Summary: The test result concluded that the test product Beta glucan and Cordyceps militaris complex exhibited Anti-aging efficacy by protecting the cells from oxidative damage.
,CLAIMS:1. Novel complexes of ß-glucan and Cordyceps and its process for preparation.

2. The process of preparation of novel complex claimed in claim 1, which comprises of
i) dissolving ß-glucan and Cordyceps in distilled water and stirring at room temperature;
ii) the above obtained solution was lyophilized using freeze dry system to obtain the complex.

3. The process of preparation of novel complex claimed in claim 1, which comprises of
i) dissolving ß-glucan and Cordyceps in distilled water and stirring at room temperature;
ii) evaporated the solvent under vacuum to obtain the complex.

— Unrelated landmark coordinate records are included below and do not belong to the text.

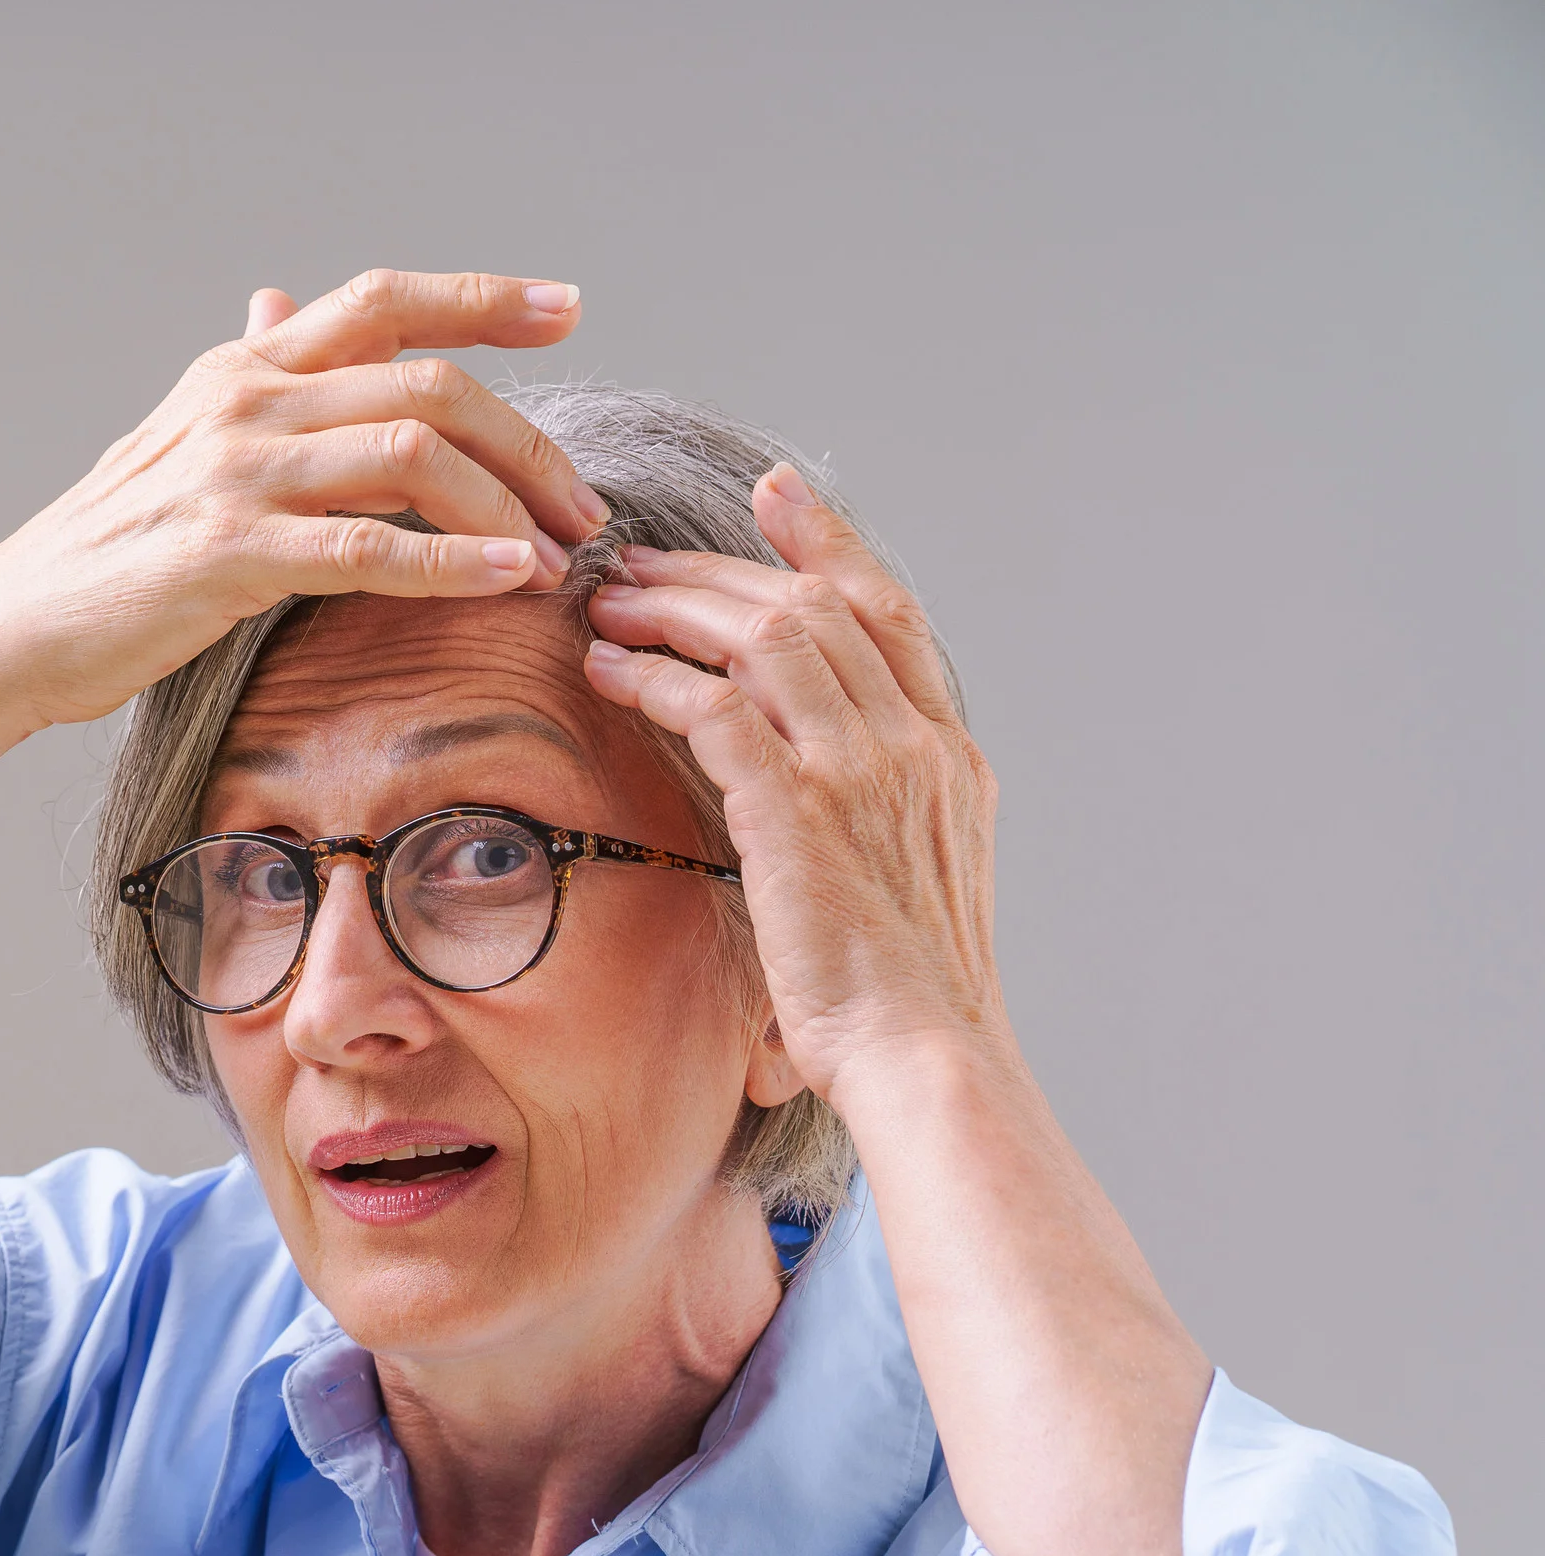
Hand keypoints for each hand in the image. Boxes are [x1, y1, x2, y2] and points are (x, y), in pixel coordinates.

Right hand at [0, 270, 611, 734]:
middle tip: (582, 508)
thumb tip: (279, 301)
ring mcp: (237, 473)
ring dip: (507, 510)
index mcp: (246, 368)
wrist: (13, 628)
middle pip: (430, 385)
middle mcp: (246, 400)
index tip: (567, 307)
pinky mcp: (228, 553)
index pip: (383, 300)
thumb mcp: (183, 439)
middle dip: (529, 445)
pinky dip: (451, 563)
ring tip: (554, 560)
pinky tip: (503, 580)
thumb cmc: (112, 551)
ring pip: (416, 456)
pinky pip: (370, 548)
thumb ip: (254, 380)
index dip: (484, 297)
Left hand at [581, 465, 1007, 1104]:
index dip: (828, 543)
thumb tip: (819, 798)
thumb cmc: (907, 1001)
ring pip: (764, 637)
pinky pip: (717, 708)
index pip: (888, 612)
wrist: (929, 1062)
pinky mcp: (800, 812)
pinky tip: (610, 674)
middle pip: (813, 606)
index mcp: (948, 756)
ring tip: (607, 605)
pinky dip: (658, 678)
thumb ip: (874, 815)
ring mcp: (862, 772)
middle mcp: (913, 746)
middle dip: (715, 570)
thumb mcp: (914, 883)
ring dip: (674, 609)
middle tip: (637, 559)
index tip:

4. The process of preparation of novel complex claimed in claim 1, which comprises of
i) ß-glucan with Cordyceps were taken in a mortar and add water dropwise;
ii) the mixture obtained in step-a is grounded with pestle to obtain the complex.

5. The novel complex of ß-glucan and Cordyceps as claimed in claim 1 for the treatment of Anti-aging property against UV induced stress.

6. The novel complex of ß-glucan and Cordyceps as claimed in claim 1 as Antioxidant.

7. The novel complex of ß-glucan and Cordyceps as claimed in claim 1 for the treatment of protective effect in human keratinocyte cells against UV induced stress.